Thanks so much I think it would be fun to try anyway!
Can you get these things at the store or do you need to order them online somewhere?


----------



## bethzaring (Jul 29, 2008)

LOL, I buy almost everything online

Here are a few places I buy my cheesemaking supplies
Caprine Supply

Hoegger Goat Supply :: Home Dairy

Lehman's - Products for Simple, Self-sufficient Living

CheeseMaking - Online Store

I get most of my stuff from the last two links; Lehmans and New England Cheesemaking Supply.

While I'm here, the Fankhauser link is not a particularly well respected web site, he does not give good advice, especially regarding rennet; do not use junket.
and the kits sold by Ricki Carroll at NE Cheesemaking supply do not do well, i suggest buying the individual supplies from her, but not her kits.

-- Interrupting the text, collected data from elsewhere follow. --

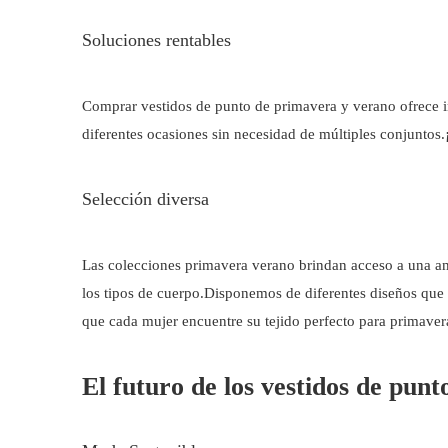
Soluciones rentables
Comprar vestidos de punto de primavera y verano ofrece i
diferentes ocasiones sin necesidad de múltiples conjuntos.
Selección diversa
Las colecciones primavera verano brindan acceso a una amp
los tipos de cuerpo.Disponemos de diferentes diseños que s
que cada mujer encuentre su tejido perfecto para primaver
El futuro de los vestidos de pun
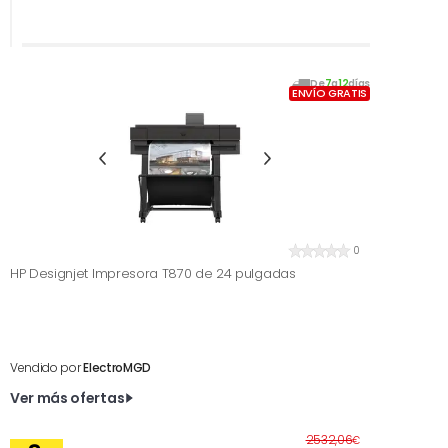
De
7
a
12
días
ENVÍO GRATIS
0
HP Designjet Impresora T870 de 24 pulgadas
Vendido por
ElectroMGD
Ver más ofertas
Antes
2532,06
€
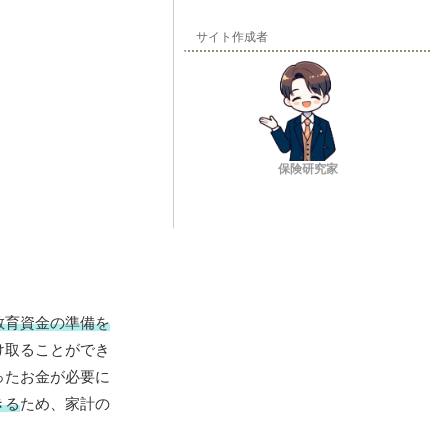
サイト作成者
保険研究家
教育資金の準備を
け取ることができ
ったお金が必要に
きる
ため、家計の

I'm starting a 2 gallon mozzarella today....must be in the air...


----------



## Sweet (Aug 12, 2008)

oooh, yum *bookmarking*


----------



## africhef (Oct 1, 2008)

Thanks betzaring, you are right I did order a kit and was not to thrilled with it, but will persevere am going to S.C on Friday for a week so will try again when we get home.


----------



## eva6206213 (Nov 9, 2008)

i  also   like  to   try~


----------



## GhettoRacingKid (Jan 5, 2009)

Im going to try this once I get the Rennet.  Just gotta find it.


----------



## PieSusan (Jan 5, 2009)

Sure, there are even kits that one can buy. At the Fabulous Food Show Leener's sold the kits and had a video as well: Cheese Making Kits with World Wide Appeal

They are a wonderful company to deal with. I have gone to their store and purchased hard candy supplies.


----------



## Porthand (Jan 22, 2009)

There's a recipe on Barbara Kingsolver's site for 30 minute mozzarella: http://www.animalvegetablemiracle.com/Recipes.html


----------